Martin Luther and the others who rose up around the same time were all arguing for something radical: either a complete reworking of the Church, or else the breaking-apart of the Church. And the natural question to ask was, what can justify such radicalism? Luther, of course, could and did point to abuses; but one can legitimately say, fine, but you're going much further. And Luther himself was put on the spot and asked, would he accept the judgment of an ecumenical council to resolve his concerns definitively? And he refused; he said, "unless I be convinced"; he made his own judgment (and by implication, any Christian's) as final as the teaching office of the Church -- and that teaching office Scripture shows clearly was entrusted to the Apostles, led by Peter, and to their successors. In order for Luther (and others) to justify their drastic action, they had to magnify the crisis they purported to solve; suddenly, it wasn't about modest problems or changes, but in fact, the entirety of Christian doctrine and worship was riddled with error and corruption. You don't justify a revolution with only peripheral problems. And so the result of that revolution was a re-invention of Christianity in many ways.
Fast-forward from the 1500s to now, and there are quite a lot of Christians -- sincere and admirably devoted to Jesus -- whose understanding of the Faith is riddled with lots of presuppositions that never get challenged, like sola scriptura and open communion, and it comes as a real shock to them to be told that what they imagine as authentic Christian beliefs are nothing of the sort.
So, I'll just throw down the gauntlet here as follows:
When the Catholic Church says that one must be "in communion" with the Catholic Church, and in a state of grace ("in communion" for our purposes here meaning, you belong to the Catholic Church), in order to partake of the Holy Eucharist, she is simply continuing what was the practice of Christians from virtually the beginning.
How do I know? I point to the history of all the ancient churches, including the Orthodox and other ancient churches, and I point to copious ancient writings, and all the liturgical sources we have; anyone who wants to read this can keep him/herself very busy. The ancient practice was, if anything, even more severe: the "Mystery" of the Eucharist was so precious that non believers were dismissed at a certain point, including those preparing to be baptized, and not allowed even to be present! We have many ancient Easter homilies discussing this, and explaining the mysteries to the neophytes, who are able to observe them only after they are baptized and confirmed.

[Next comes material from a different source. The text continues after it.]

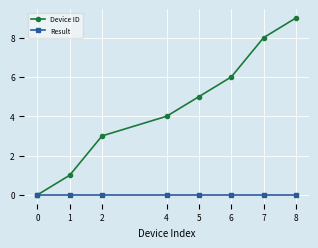

Which series has the widest spread of values?

Device ID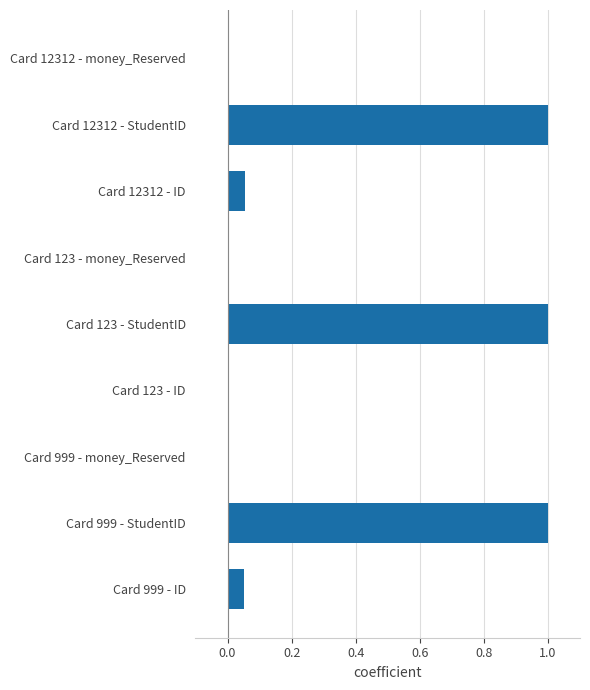

What is the change in value from Card 999 - StudentID to Card 12312 - money_Reserved?

-1.0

So one perfectly reasonable response to someone who says, why can't non-Catholics come to Holy Communion is to ask, why do you think the practice of Christians at the beginning and from the beginning should be overthrown? (Rude version: "who died and made you boss?") Of course, they will likely not know, or be ready to believe, that this was the early and continuous practice; but you can do as I have done here and say, "it's all there -- go do some reading." On the sidebar is a link to Catholic Answers, and this is their specialty: curating lots of writings from the early Church on these various subjects. You could go to their website as a start.